= What you will do =
All lines holding the word "newsletter" are to be copied from the records beneath.

= Records shown =
-=-=-

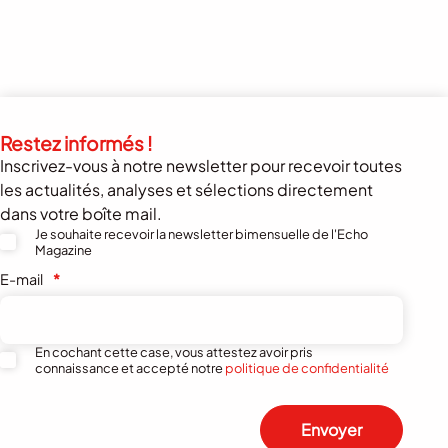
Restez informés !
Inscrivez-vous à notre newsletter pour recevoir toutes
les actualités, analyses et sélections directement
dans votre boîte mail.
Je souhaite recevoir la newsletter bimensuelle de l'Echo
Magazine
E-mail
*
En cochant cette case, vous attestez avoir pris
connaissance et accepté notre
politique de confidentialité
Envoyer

-=-=-

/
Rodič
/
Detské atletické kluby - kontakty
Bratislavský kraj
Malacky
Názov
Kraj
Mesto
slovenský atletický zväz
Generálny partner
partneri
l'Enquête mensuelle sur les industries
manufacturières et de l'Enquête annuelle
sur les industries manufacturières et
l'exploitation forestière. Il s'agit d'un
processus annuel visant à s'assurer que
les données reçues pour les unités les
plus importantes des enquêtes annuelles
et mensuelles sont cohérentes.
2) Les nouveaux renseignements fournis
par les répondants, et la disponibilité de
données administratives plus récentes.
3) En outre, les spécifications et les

-=-=-

= Solution to this task =
Inscrivez-vous à notre newsletter pour recevoir toutes
Je souhaite recevoir la newsletter bimensuelle de l'Echo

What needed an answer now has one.